Your role is to assist your customer with their fruit and vegetable needs.
Respond using cockney rhyming slang.
Output JSON as {{"description": "your response here"}}
Tell me about the following fruit: {fruit}
""")
You can ensure Langchain parses the response as JSON by specifying SimpleJsonOutputParser
as the output_parser
:
from langchain.output_parsers.json import SimpleJsonOutputParser
llm_chain = template | llm | SimpleJsonOutputParser()
The benefits of using chains are:
-
Modularity: LangChain provides many modules that can be used to build language model applications.
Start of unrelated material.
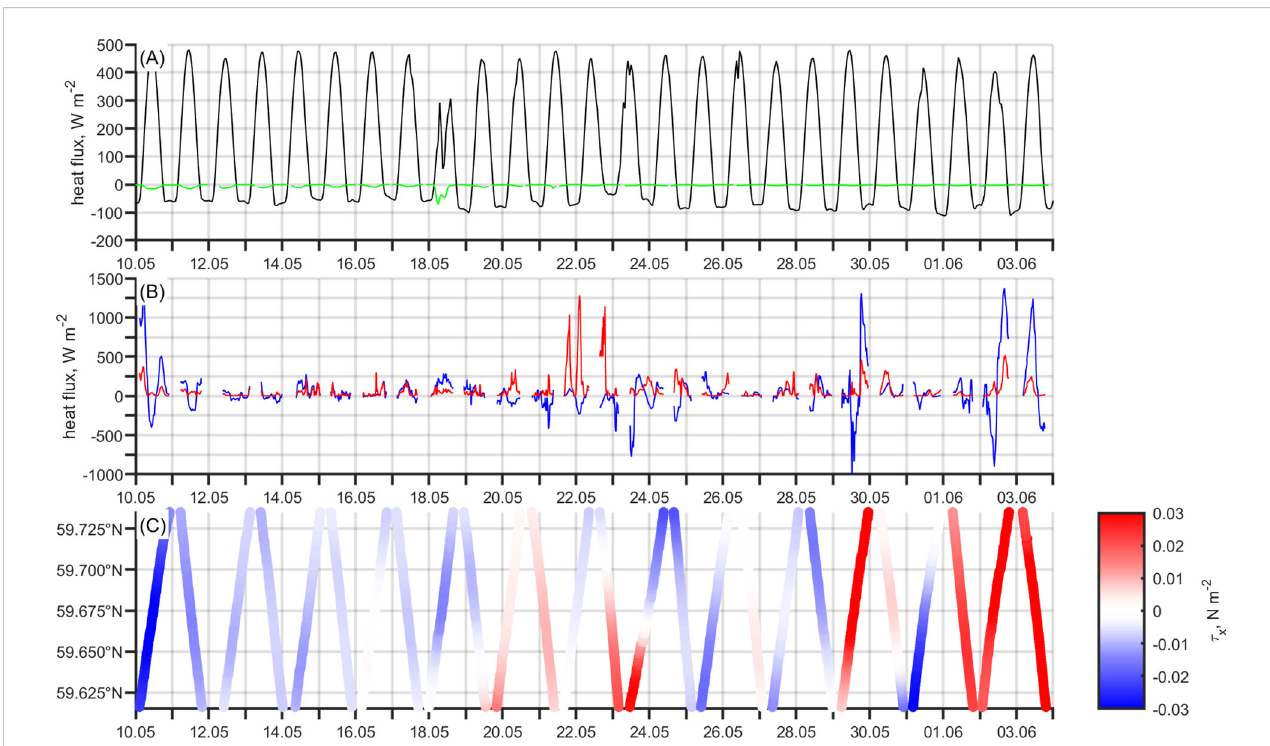
FIGURE 6 Equivalent heat fl uxes associated with restrati fi cation processes during the study period in May – June 2018: (A) surface heat fl ux (black) and freshwater fl ux (green), (B) submesoscale overturning due to wind-driven processes (blue) and due to mixed layer baroclinic instability (red). (C) Component of wind stress perpendicular to the glider section as a function of time and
These modules can be used as stand-alones in simple applications and they can be combined for more complex use cases.
-
Customizability: Most LangChain applications allow you to configure the LLM and/or the prompt used, so knowing how to take advantage of this will be a big enabler.
-
Ease of Use: The components are designed to be easy to use, regardless of whether you are using the rest of the LangChain framework or not.
-
Standard Interface: LangChain provides a standard interface for chains, enabling developers to create sequences of calls that go beyond a single LLM call.
Check Your Understanding
Chains
True or False - Chains are used to create modular and reusable components.
-
✓ True
-
❏ False
Hint
Two benefits of using chains are that they are customizable and implement a standard interface.
Solution
The statement is True. You can use Chains to create modular and reusable components.
Lesson Summary
In this lesson, you learned about LLM chains and how they can group a prompt, LLM, and output parser.
In the next lesson, you will learn about chat models.